Rewrite the entries from the line containing "Top-Themen der Redaktion" through the end of the entries, replacing "Fixpunkt" with "Höhepunkt" and changing nothing else. Leave the pictures out of your answer.

——————————

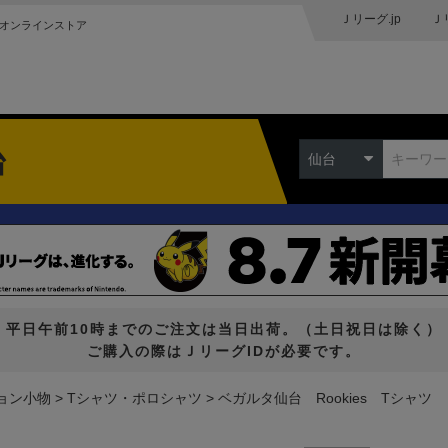
Ｊリーグ.jp
Ｊ
オンラインストア
台
仙台
平日午前10時までのご注文は当日出荷。（土日祝日は除く）
ご購入の際はＪリーグIDが必要です。
ョン小物
Tシャツ・ポロシャツ
ベガルタ仙台 Rookies Tシャツ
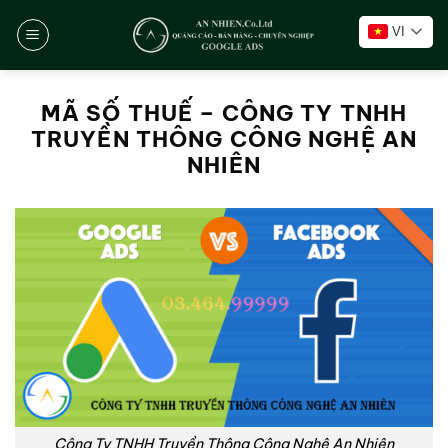
Chuyển
VI
đến
nội
dung
MÃ SỐ THUẾ – CÔNG TY TNHH
TRUYỀN THÔNG CÔNG NGHỆ AN
NHIÊN
Công Ty TNHH Truyền Thông Công Nghệ An Nhiên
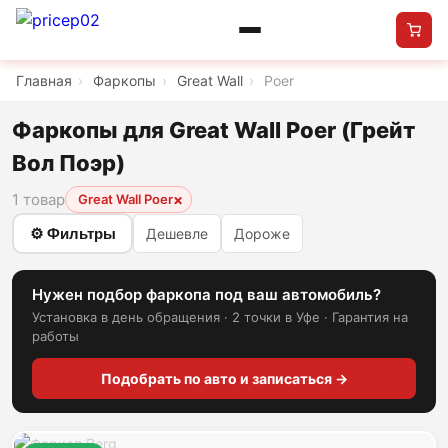
Главная
›
Фаркопы
›
Great Wall
›
Poer
Фаркопы для Great Wall Poer (Грейт
Вол Поэр)
1 товар
×
Great Wall Poer
⚙ Фильтры
Дешевле
Дороже
Нужен подбор фаркопа под ваш автомобиль?
Установка в день обращения · 2 точки в Уфе · Гарантия на
работы
Подобрать по авто и записаться →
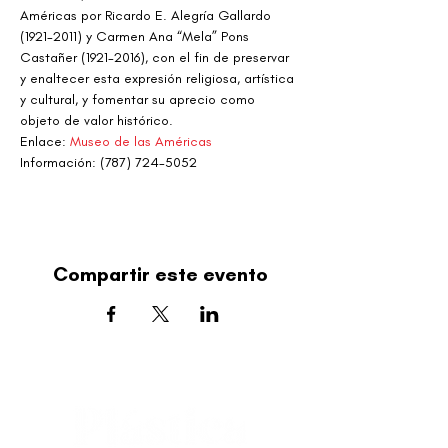
Américas por Ricardo E. Alegría Gallardo 
(1921-2011) y Carmen Ana “Mela” Pons 
Castañer (1921-2016), con el fin de preservar 
y enaltecer esta expresión religiosa, artística 
y cultural, y fomentar su aprecio como 
objeto de valor histórico.
Enlace: 
Museo de las Américas 
Información: (787) 724-5052
Compartir este evento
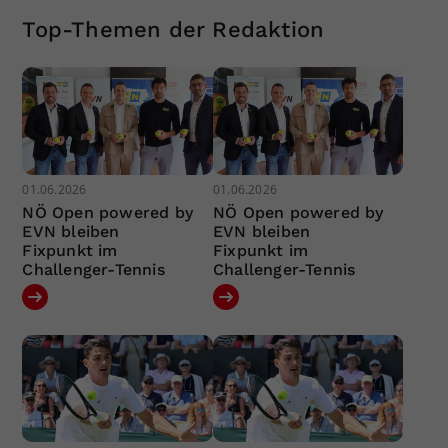
Top-Themen der Redaktion
01.06.2026
01.06.2026
NÖ Open powered by
NÖ Open powered by
EVN bleiben
EVN bleiben
Fixpunkt im
Fixpunkt im
Challenger-Tennis
Challenger-Tennis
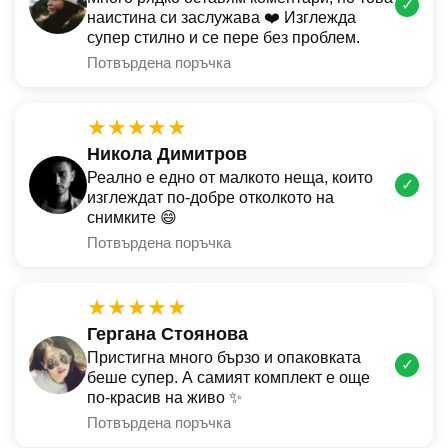
✓
наистина си заслужава ❤️ Изглежда
супер стилно и се пере без проблем.
Потвърдена поръчка
★★★★★
Никола Димитров
Реално е едно от малкото неща, които
✓
изглеждат по-добре отколкото на
снимките 😄
Потвърдена поръчка
★★★★★
Гергана Стоянова
Пристигна много бързо и опаковката
✓
беше супер. А самият комплект е още
по-красив на живо ✨
Потвърдена поръчка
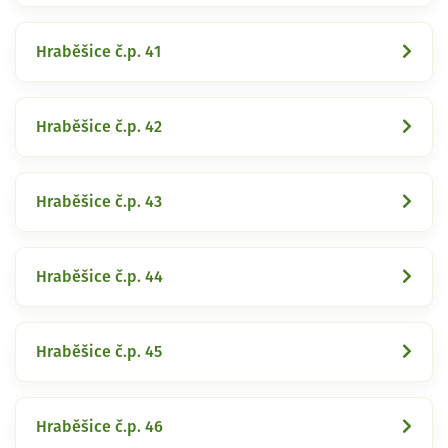
Hraběšice č.p. 41
Hraběšice č.p. 42
Hraběšice č.p. 43
Hraběšice č.p. 44
Hraběšice č.p. 45
Hraběšice č.p. 46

——————————

__RESPONSE__.
Top-Themen der Redaktion
01.06.2026
01.06.2026
NÖ Open powered by
NÖ Open powered by
EVN bleiben
EVN bleiben
Höhepunkt im
Höhepunkt im
Challenger-Tennis
Challenger-Tennis
✓
наистина си заслужава ❤️ Изглежда
супер стилно и се пере без проблем.
Потвърдена поръчка
★★★★★
Никола Димитров
Реално е едно от малкото неща, които
✓
изглеждат по-добре отколкото на
снимките 😄
Потвърдена поръчка
★★★★★
Гергана Стоянова
Пристигна много бързо и опаковката
✓
беше супер. А самият комплект е още
по-красив на живо ✨
Потвърдена поръчка
Hraběšice č.p. 41
Hraběšice č.p. 42
Hraběšice č.p. 43
Hraběšice č.p. 44
Hraběšice č.p. 45
Hraběšice č.p. 46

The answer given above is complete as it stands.